Focal (NIHSS ≥1, e.g., hemiparesis), bilateral (GBS, myasthenia); differentials: ischaemic stroke (onset <4.5h), Todd’s post-ictal, hypokalaemia (<3 mmol/L).
Management for Acute Weakness?
ABCDE, urgent non-contrast CT head (exclude bleed), NIHSS scoring, thrombolysis if eligible, MRI/DWI for posterior; neuro consult; admit to stroke unit.
Doses/Details for Acute Weakness?
Alteplase 0.9 mg/kg IV (max 90 mg, 10% bolus over 1min, 90% over 60min <4.5h); aspirin 300 mg PO stat post-CT; IVIG 0.4 g/kg/day x5 days for GBS (if Miller Fisher); plasma exchange 1.5 plasma vol x5 if severe GBS.
Presentation for Altered Conscious State/Coma?
GCS ≤8; differentials: metabolic (Na <120 or >160, glucose <4 or >20), tox (opioids, benzos), ICH (pupil asymmetry); AEIOU TIPS mnemonic.

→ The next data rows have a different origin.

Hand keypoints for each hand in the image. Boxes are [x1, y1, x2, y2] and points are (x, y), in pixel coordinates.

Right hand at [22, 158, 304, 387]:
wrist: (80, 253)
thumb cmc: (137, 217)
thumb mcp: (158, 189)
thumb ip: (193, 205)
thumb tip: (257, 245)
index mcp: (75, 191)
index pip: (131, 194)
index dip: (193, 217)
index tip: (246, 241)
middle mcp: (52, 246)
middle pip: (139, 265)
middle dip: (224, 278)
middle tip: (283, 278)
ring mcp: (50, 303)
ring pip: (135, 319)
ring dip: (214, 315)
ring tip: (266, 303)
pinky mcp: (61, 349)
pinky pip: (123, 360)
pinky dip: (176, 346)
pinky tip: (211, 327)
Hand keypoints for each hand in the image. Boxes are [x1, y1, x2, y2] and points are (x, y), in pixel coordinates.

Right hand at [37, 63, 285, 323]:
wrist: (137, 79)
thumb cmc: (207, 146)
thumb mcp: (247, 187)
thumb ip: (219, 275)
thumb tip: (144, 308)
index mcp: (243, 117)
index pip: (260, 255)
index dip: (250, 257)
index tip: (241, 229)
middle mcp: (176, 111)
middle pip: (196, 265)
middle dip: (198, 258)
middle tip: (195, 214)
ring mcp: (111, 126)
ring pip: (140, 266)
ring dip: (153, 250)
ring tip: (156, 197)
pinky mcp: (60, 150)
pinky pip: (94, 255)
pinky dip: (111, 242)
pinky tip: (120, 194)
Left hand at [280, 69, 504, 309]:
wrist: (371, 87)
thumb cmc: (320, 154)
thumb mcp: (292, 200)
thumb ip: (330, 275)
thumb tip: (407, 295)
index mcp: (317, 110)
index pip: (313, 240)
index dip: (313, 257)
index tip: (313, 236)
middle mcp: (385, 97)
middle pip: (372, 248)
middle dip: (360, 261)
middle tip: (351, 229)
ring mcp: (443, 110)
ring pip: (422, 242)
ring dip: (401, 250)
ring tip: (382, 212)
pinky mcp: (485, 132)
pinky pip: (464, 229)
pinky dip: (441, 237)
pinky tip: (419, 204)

Management for Altered Conscious State/Coma?
ABCDE (intubate GCS<8), protect airway (NG for aspiration), thiamine/glucose stat, CT head, EEG if non-convulsive status, tox screen; ICU transfer.
Doses/Details for Altered Conscious State/Coma?

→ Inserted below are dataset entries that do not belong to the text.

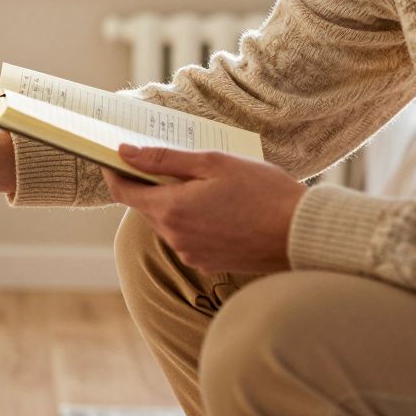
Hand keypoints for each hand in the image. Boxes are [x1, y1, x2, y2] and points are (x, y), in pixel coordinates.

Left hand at [101, 145, 306, 273]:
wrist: (302, 234)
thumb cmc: (263, 193)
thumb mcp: (213, 163)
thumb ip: (164, 159)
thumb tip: (125, 153)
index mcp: (171, 210)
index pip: (122, 191)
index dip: (114, 171)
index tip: (113, 156)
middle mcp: (174, 237)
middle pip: (145, 206)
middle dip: (151, 184)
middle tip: (172, 161)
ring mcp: (190, 254)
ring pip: (167, 222)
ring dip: (174, 202)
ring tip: (205, 183)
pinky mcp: (207, 263)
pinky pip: (187, 237)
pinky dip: (192, 219)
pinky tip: (219, 206)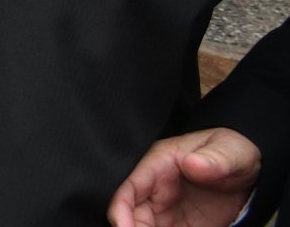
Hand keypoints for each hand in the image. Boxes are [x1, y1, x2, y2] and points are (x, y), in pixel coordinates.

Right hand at [108, 127, 260, 226]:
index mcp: (158, 166)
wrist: (249, 171)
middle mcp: (156, 190)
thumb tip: (192, 163)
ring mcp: (167, 211)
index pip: (128, 190)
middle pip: (131, 216)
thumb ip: (214, 157)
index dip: (120, 212)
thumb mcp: (229, 150)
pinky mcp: (181, 226)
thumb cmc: (232, 152)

Thiamine 100-500 mg IV (pre-glucose to avoid Wernicke’s); 50% dextrose 50 ml IV if hypoglycaemic; naloxone 0.4-2 mg IV q2-3min (max 10 mg); flumazenil 0.2 mg IV over 30s (benzo OD, risk seizures); mannitol 1 g/kg IV over 20min if herniation (osm >320 mOsm/L).

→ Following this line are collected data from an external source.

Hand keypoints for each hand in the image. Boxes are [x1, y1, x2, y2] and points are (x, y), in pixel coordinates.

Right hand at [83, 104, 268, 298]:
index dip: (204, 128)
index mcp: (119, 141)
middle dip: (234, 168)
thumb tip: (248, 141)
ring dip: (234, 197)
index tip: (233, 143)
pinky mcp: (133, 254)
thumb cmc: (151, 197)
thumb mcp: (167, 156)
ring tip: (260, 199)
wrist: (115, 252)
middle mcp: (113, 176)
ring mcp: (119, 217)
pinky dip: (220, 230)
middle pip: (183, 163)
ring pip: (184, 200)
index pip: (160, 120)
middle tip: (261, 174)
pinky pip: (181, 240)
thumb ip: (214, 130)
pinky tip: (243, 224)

Presentation for Airway Compromise?
Stridor, use of accessory muscles, SpO2 <92%; differentials: anaphylaxis (urticaria, wheeze), epiglottitis (drooling, fever >38.5°C), foreign body (sudden onset).
Management for Airway Compromise?
ABCDE (call for RSI/surgical airway kit), 100% O2, nebulised adrenaline, IV access x2; ENT/anaes consult; prepare cricothyroidotomy.
Doses/Details for Airway Compromise?
Adrenaline 0.3-0.5 mg IM (1:1000) q5min x3; dexamethasone 8-12 mg IV stat; salbutamol 5 mg neb q20min; hydrocortisone 200 mg IV if anaphylaxis; racemic epinephrine 0.5 ml 2.25% neb for croup/epiglottitis.
Presentation for Apnoea?
Absent RR, cyanosis; differentials: opioid OD (pinpoint pupils), brainstem stroke (quadriplegia), neuromuscular (GBS nadir).
Management for Apnoea?
ABCDE (immediate BVM ventilation, intubate), reverse agents, ABG (confirm PaCO2 >45 mmHg), CT head if central; ICU.